Uit 5.5 tot en met 5.9.1 volgt dat naar voorlopig oordeel verzoekster niet aannemelijk heeft gemaakt dat de door haar gestelde acute noodsituatie enkel door het verlenen van bijzondere bijstand voor de kosten van medicinale cannabis was te verhelpen.

Conclusie en gevolgen

5.11.
Naar het oordeel van de voorzieningenrechter zal daarom het bestreden besluit naar verwachting in hoger beroep kunnen standhouden zodat de uitspraak van de rechtbank in stand zal kunnen blijven. Dit betekent dat de onder 4.3 genoemde belangenafweging niet in het voordeel van verzoekster uitvalt. Het verzoek tot het treffen van een voorlopige voorziening zal worden afgewezen.
Geen uitspraak in de hoofdzaak
5.12.
Verzoekster heeft ter zitting de voorzieningenrechter verzocht om geen uitspraak te doen in de hoofdzaak omdat zij haar standpunt dat sprake is van zeer dringende redenen als bedoeld in artikel 16 van de PW met medische informatie nader zal kunnen onderbouwen.
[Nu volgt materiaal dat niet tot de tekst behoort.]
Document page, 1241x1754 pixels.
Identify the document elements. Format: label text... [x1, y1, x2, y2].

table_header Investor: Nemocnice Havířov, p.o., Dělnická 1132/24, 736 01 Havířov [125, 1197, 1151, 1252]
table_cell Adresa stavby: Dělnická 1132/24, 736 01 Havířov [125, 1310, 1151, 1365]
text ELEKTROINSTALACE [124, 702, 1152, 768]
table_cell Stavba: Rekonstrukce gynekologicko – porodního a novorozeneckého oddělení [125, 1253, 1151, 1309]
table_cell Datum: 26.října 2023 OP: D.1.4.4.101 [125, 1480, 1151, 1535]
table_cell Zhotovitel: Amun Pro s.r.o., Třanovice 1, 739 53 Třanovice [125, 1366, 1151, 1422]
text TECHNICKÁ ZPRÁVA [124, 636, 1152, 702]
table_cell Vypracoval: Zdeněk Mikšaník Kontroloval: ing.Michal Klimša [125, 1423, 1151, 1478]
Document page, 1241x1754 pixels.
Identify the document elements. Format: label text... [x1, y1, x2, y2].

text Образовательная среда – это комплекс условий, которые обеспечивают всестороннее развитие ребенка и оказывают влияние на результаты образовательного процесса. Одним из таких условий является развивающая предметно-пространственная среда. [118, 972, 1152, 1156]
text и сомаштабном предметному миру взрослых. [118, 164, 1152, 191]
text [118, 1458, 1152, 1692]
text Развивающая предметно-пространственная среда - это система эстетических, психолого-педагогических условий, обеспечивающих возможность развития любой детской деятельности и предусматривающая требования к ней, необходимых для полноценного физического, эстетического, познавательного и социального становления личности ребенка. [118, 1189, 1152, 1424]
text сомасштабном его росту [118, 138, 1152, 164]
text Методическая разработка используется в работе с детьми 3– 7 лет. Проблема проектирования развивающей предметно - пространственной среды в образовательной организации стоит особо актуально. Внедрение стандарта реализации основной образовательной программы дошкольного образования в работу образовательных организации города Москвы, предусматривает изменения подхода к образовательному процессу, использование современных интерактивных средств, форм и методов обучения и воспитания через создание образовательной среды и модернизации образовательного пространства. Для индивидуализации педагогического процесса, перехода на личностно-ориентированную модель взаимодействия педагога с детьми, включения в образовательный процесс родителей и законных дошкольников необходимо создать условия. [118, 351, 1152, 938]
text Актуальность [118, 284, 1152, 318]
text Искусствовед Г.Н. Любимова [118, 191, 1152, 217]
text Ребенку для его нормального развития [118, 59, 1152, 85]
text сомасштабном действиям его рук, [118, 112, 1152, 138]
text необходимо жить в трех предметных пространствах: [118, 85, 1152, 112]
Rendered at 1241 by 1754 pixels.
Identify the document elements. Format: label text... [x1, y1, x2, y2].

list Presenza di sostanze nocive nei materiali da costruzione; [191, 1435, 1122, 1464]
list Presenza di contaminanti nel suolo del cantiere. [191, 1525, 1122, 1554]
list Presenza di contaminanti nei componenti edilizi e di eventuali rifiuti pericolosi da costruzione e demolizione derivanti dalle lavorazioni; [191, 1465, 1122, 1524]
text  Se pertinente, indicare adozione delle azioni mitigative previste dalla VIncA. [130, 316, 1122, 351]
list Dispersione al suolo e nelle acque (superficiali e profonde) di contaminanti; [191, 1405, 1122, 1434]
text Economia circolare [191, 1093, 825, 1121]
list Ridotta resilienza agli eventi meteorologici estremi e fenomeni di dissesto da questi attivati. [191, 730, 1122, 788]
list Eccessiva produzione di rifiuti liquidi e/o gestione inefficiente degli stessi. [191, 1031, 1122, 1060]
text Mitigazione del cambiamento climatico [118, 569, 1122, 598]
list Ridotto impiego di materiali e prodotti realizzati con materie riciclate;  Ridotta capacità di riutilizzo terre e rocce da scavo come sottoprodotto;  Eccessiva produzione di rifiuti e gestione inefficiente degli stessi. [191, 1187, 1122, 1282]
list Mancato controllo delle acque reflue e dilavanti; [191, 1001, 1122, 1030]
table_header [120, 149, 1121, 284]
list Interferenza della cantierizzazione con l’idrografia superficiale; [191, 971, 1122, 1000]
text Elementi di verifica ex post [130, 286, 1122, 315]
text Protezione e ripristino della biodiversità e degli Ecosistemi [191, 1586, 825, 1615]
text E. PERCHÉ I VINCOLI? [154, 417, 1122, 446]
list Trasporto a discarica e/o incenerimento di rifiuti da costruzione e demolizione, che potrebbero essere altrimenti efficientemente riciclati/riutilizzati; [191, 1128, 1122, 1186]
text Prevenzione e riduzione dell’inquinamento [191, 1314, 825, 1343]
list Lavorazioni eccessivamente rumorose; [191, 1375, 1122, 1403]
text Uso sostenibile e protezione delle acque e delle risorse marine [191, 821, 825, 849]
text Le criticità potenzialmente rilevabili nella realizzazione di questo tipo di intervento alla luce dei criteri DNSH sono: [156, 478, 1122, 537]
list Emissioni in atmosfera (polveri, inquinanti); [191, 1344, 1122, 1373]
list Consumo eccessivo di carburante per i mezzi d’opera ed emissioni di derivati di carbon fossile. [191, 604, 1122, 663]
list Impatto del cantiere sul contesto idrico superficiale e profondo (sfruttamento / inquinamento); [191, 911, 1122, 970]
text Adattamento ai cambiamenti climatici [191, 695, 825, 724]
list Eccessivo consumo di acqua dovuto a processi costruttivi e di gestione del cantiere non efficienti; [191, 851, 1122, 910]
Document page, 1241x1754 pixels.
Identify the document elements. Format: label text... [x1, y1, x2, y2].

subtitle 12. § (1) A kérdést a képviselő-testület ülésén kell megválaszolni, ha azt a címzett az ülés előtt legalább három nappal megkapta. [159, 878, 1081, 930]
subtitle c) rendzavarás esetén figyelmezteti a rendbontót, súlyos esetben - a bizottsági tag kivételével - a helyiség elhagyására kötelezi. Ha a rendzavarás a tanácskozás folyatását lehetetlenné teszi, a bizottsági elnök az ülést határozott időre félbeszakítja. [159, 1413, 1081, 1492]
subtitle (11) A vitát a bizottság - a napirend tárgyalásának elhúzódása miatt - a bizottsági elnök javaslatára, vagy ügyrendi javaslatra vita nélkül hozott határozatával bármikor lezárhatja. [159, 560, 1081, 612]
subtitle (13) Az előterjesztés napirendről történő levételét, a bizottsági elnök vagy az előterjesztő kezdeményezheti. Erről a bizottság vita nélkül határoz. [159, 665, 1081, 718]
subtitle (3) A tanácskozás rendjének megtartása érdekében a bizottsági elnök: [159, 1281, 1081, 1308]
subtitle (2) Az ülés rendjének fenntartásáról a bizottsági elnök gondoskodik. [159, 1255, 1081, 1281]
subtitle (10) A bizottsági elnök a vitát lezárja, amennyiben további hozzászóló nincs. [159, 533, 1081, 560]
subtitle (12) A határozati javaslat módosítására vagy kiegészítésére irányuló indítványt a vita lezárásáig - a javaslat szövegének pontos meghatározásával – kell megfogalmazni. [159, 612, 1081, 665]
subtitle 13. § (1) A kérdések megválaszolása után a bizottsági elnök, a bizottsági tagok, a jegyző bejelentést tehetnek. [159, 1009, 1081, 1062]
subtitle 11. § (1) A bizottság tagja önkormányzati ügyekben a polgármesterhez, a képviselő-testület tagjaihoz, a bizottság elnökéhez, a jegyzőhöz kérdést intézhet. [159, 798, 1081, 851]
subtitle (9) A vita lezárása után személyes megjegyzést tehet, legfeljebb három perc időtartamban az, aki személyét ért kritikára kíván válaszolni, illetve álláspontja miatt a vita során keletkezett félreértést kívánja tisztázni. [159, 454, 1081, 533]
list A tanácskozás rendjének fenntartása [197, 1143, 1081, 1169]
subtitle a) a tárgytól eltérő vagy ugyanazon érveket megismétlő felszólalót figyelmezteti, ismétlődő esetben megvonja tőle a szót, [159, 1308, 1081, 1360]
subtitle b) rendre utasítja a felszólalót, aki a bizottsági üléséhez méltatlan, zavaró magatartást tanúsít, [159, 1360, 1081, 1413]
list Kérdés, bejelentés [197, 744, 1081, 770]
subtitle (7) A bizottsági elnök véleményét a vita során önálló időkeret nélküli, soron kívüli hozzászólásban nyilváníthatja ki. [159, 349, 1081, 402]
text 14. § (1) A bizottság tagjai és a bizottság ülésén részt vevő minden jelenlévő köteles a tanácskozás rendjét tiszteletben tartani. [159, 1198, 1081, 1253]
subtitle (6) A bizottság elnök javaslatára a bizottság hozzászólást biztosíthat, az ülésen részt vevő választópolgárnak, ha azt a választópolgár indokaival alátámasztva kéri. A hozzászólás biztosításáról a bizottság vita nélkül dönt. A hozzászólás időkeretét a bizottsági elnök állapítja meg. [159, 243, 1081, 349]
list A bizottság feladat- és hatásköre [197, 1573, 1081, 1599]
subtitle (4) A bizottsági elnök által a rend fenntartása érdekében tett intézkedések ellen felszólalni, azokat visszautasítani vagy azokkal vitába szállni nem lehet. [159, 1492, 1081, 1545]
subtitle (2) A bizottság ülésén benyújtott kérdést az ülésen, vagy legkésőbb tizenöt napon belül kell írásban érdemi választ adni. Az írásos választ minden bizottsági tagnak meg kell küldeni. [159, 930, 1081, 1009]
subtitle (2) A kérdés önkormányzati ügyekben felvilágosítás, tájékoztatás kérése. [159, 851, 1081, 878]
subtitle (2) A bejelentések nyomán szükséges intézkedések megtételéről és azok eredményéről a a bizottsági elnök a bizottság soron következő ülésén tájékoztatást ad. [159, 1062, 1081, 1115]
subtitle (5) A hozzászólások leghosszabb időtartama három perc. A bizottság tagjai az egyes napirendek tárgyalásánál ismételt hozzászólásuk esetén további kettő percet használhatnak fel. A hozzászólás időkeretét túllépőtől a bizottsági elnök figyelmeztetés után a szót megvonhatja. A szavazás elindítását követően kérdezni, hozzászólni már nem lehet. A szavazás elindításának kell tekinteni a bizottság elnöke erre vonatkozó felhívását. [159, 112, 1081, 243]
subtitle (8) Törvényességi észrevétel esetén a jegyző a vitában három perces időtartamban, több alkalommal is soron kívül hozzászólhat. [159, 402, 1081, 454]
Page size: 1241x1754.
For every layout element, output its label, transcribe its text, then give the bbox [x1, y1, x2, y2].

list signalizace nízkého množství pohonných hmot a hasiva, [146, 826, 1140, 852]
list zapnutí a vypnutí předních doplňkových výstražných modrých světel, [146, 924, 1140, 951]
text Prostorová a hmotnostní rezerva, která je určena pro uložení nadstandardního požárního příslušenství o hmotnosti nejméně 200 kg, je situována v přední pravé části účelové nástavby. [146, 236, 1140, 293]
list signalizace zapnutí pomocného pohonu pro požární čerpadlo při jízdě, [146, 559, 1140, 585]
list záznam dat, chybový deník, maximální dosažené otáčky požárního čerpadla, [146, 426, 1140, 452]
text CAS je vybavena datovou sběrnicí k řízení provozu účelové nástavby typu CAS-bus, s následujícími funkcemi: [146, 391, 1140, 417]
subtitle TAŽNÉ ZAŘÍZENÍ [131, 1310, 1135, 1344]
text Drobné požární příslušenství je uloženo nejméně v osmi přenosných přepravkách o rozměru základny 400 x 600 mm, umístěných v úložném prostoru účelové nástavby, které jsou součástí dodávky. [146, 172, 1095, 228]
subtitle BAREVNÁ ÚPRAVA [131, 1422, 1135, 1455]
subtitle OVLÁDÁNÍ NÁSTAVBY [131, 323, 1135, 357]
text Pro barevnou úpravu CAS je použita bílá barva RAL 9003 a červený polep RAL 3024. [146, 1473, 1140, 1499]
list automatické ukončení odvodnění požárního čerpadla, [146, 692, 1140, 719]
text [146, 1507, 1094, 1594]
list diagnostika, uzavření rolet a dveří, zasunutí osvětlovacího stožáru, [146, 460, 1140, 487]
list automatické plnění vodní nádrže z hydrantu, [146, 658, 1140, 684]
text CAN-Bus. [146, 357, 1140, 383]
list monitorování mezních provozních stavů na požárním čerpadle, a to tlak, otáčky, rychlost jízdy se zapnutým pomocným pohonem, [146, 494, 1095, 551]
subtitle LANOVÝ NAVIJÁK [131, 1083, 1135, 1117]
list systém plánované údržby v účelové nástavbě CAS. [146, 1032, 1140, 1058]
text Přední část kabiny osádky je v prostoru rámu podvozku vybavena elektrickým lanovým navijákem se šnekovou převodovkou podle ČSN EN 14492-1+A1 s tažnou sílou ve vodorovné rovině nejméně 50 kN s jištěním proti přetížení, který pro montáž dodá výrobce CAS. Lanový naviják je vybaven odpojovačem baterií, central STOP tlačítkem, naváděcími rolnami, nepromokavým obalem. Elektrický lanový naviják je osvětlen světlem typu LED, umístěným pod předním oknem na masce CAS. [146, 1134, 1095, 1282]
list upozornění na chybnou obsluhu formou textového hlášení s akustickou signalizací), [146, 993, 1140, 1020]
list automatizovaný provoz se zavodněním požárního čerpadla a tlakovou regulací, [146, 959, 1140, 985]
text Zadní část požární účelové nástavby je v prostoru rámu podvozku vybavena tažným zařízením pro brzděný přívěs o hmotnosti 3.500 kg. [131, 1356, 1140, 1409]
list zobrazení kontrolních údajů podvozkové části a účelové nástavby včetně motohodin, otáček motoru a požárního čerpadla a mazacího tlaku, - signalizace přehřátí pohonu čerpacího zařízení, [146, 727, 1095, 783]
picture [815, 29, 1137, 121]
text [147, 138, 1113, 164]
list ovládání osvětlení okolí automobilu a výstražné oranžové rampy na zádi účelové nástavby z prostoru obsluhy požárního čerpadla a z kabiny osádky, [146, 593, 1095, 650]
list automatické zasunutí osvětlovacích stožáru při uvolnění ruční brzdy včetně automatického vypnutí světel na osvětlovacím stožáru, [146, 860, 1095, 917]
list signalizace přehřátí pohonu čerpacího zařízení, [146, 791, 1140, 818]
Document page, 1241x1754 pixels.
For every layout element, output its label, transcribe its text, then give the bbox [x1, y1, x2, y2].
Daarom zal de voorzieningenrechter geen gebruik maken van de bevoegdheid om direct uitspraak doen in de hoofdzaak.
Proceskostenvergoeding
6. Voor een veroordeling van het college in de proceskosten van verzoekster en een vergoeding van het door haar betaalde griffierecht bestaat geen aanleiding.

BESLISSING

De voorzieningenrechter van de Centrale Raad van Beroep wijst het verzoek om een voorlopige voorziening af.
Deze uitspraak is gedaan door K.M.P Jacobs, in tegenwoordigheid van Y.S.S. Fatni als griffier. De beslissing is uitgesproken in het openbaar op 26 oktober 2023.
(getekend) K.M.P. Jacobs
(getekend) Y.S.S. Fatni

Voetnoten

1.Zie bijvoorbeeld de uitspraak van 17 januari 2012, ECLI:NL:CRVB:2012:BV1028.
2.Zie bijvoorbeeld de uitspraak van 13 juni 2023, ECLI:NL:CRVB:2023:985.
4.Zie bijvoorbeeld de uitspraak van 4 januari 2013, ECLI:NL:CRVB:2013:BY8139.
5.ECLI:NL:CRVB:2011:BR3948, overweging 4.4.